By Januarius Asongu, PhD, author of Beyond Doctrine
Valentine’s Day invites us to contemplate love not merely as sentiment, but as a theological and moral reality. Within Christian tradition, love is the highest good, for “God is love” (1 John 4:8). Yet the Church has long employed a concept—contra naturam (contrary to nature)—that produces a striking contradiction. In one context, love between LGBTQ+ persons is condemned as sinful because it is said to be contra naturam. In another, the Church venerates miracles precisely because they are contra naturam. How can the same category serve both as grounds for condemnation and as evidence of sanctity?
This tension is neither superficial nor semantic. It exposes a deeper inconsistency in how nature, divine agency, and human dignity are interpreted.
St. Thomas Aquinas, whose authority profoundly shapes Catholic theology, described miracles as contra naturam or praeter ordinem naturae—beyond the order of nature. He did not mean that miracles violate nature in a destructive or irrational sense. Rather, he understood nature as an ordered system created by God, with God remaining free to act beyond its ordinary causal patterns. In De potentia (6.2), Aquinas explained that miracles occur when God produces effects that nature alone cannot produce, or produces them in ways nature cannot achieve.
He classified miracles into three types: those nature cannot do at all, such as raising the dead; those nature can do, but not in that order, such as instantaneous healing; and those nature can do, but which God accomplishes directly without natural intermediaries. In all cases, miracles are not violations of nature but expressions of divine freedom. They are contra naturam only in relation to ordinary processes—not in relation to ultimate truth or goodness.
Indeed, the Church requires miracles as evidence of sainthood. To be declared a saint, a person must be associated with events that transcend natural explanation. The contra naturam becomes, paradoxically, proof of divine presence. What is contrary to nature becomes evidence of grace.
Yet when LGBTQ+ persons love, their love is often labeled contra naturam in a condemnatory sense. Here, the same category is used not to elevate but to marginalize. Love becomes sin not because it harms others, but because it is perceived as deviating from a presumed natural order.
This raises a fundamental theological question: why is being contra naturam sanctifying in one case and sinful in another?
The answer cannot simply be that one comes from God and the other from human beings. Aquinas himself taught that all being participates in God’s creative act. Human existence, including human capacities for love, arises within divine providence. If miracles demonstrate that God is not bound by rigid natural patterns, then the invocation of nature as an absolute moral constraint becomes suspect.
Moreover, Aquinas did not view nature as a closed mechanical system. Nature, for him, was dynamic and oriented toward higher purposes. What appears contrary to ordinary patterns may, in fact, reflect deeper truths about divine freedom and human dignity.

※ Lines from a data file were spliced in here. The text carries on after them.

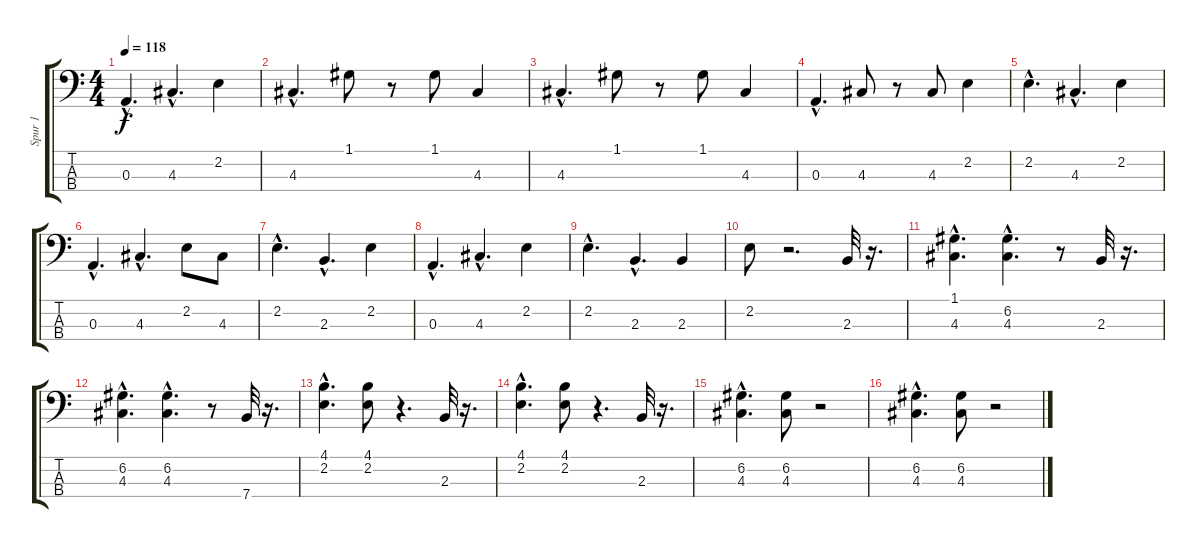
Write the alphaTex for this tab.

\track ("Spur 1" "Spur 1") {instrument electricbassfinger}
\staff {score tabs}
\tuning (G2 D2 A1 E1) {hide}
\ts (4 4)
\tempo 118
\clef f4
\ks c
0.3{hac}.4{d dy f} 4.3{hac}.4{d} 2.2.4 |
4.3{hac}.4{d} 1.1.8 r.8 1.1.8 4.3.4 |
4.3{hac}.4{d} 1.1.8 r.8 1.1.8 4.3.4 |
0.3{hac}.4{d} 4.3.8 r.8 4.3.8 2.2.4 |
2.2{hac}.4{d} 4.3{hac}.4{d} 2.2.4 |
0.3{hac}.4{d} 4.3{hac}.4{d} 2.2.8 4.3.8 |
2.2{hac}.4{d} 2.3{hac}.4{d} 2.2.4 |
0.3{hac}.4{d} 4.3{hac}.4{d} 2.2.4 |
2.2{hac}.4{d} 2.3{hac}.4{d} 2.3.4 |
2.2.8 r.2{d} 2.3.32 r.16{d} |
(1.1{hac} 4.3{hac}).4{d} (6.2{hac} 4.3{hac}).4{d} r.8 2.3.32 r.16{d} |
(6.2{hac} 4.3{hac}).4{d} (6.2{hac} 4.3{hac}).4{d} r.8 7.4.32 r.16{d} |
(4.1{hac} 2.2{hac}).4{d} (4.1 2.2).8 r.4{d} 2.3.32 r.16{d} |
(4.1{hac} 2.2{hac}).4{d} (4.1 2.2).8 r.4{d} 2.3.32 r.16{d} |
(6.2{hac} 4.3{hac}).4{d volume 12} (6.2 4.3).8{volume 11} r.2 |
(6.2{hac} 4.3{hac}).4{d volume 8} (6.2 4.3).8{volume 7} r.2
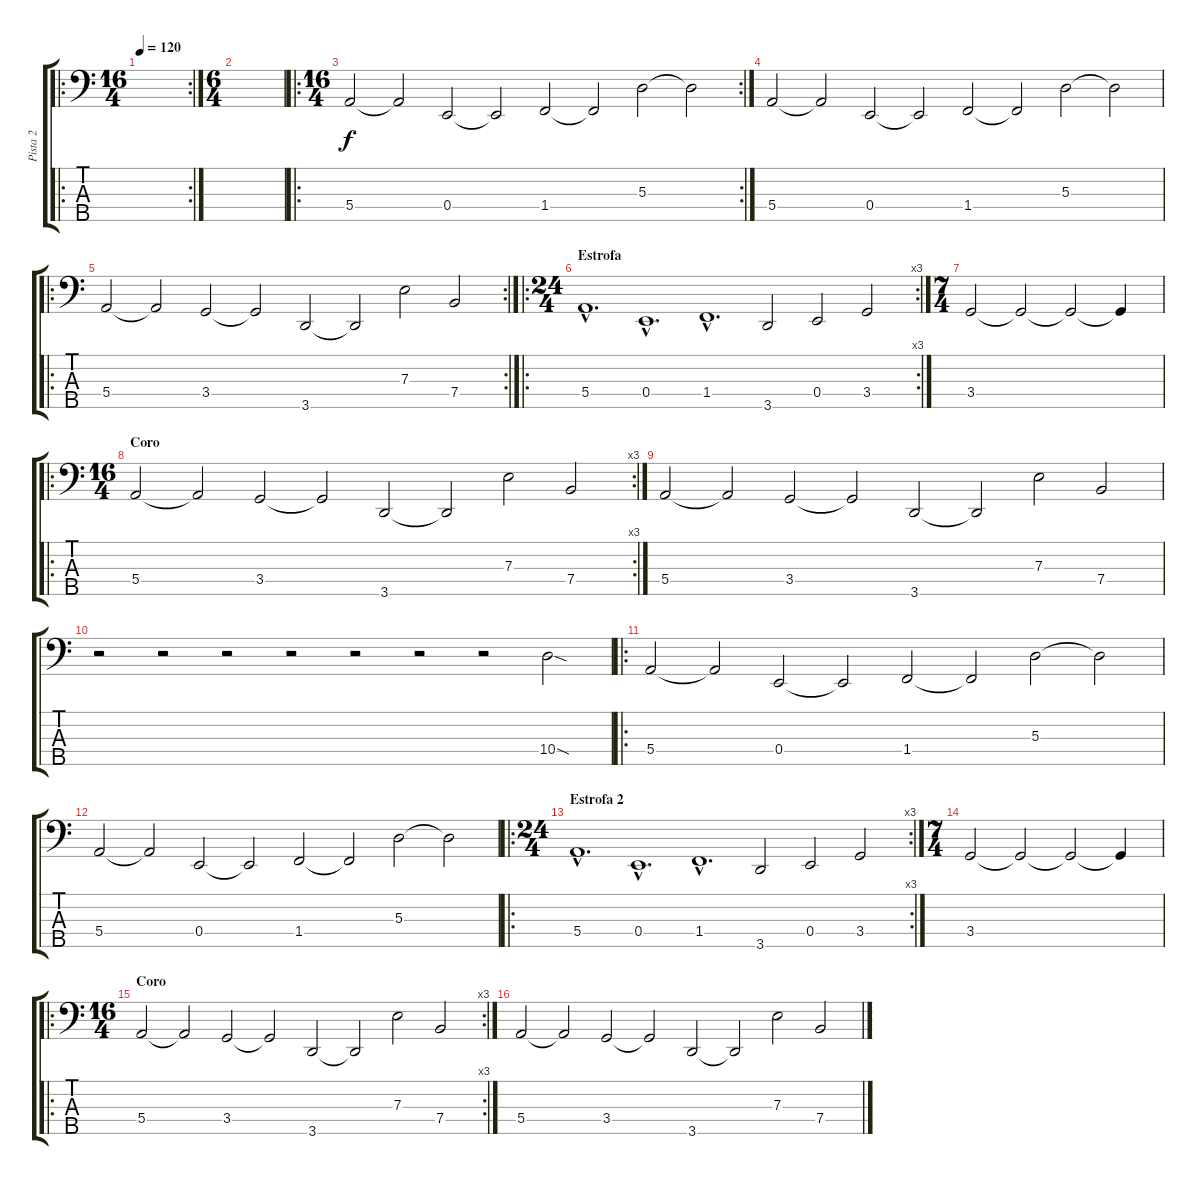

The contradiction emerges when contra naturam is treated as a fixed moral condemnation in sexual ethics while simultaneously celebrated as a sign of divine transcendence in miracle theology. In one domain, deviation from ordinary patterns is glorified; in another, it is stigmatized.
This inconsistency suggests that the issue is not truly about nature, but about interpretation, power, and theological framing.
If miracles reveal that God’s action transcends predictable structures, then perhaps love itself—especially love that persists despite rejection—can be understood as participating in that same transcendence. Love that survives marginalization, love that affirms dignity in the face of condemnation, bears marks not of disorder but of resilience.
Valentine’s Day reminds us that love often appears improbable. It emerges where fear predicts isolation, where rejection predicts silence. It defies expectation. It is, in its own way, praeter ordinem naturae—beyond ordinary calculation.
The Church has long recognized that holiness itself is extraordinary. Saints are not ordinary people; they embody a form of life that transcends conventional patterns of self-interest. Their lives are signs that grace operates beyond predictable limits.
If this is true, then the presence of love—faithful, self-giving, and life-affirming—cannot be dismissed simply because it challenges inherited assumptions about nature. For Aquinas, what matters is not conformity to mechanical regularity, but participation in divine goodness.
The deeper theological truth is this: God is not imprisoned within nature. God is its author and its fulfillment.
Perhaps the real question is not whether some forms of love are contra naturam, but whether our understanding of nature itself is too narrow to recognize the breadth of divine creativity.
Valentine’s Day invites us to reconsider that possibility.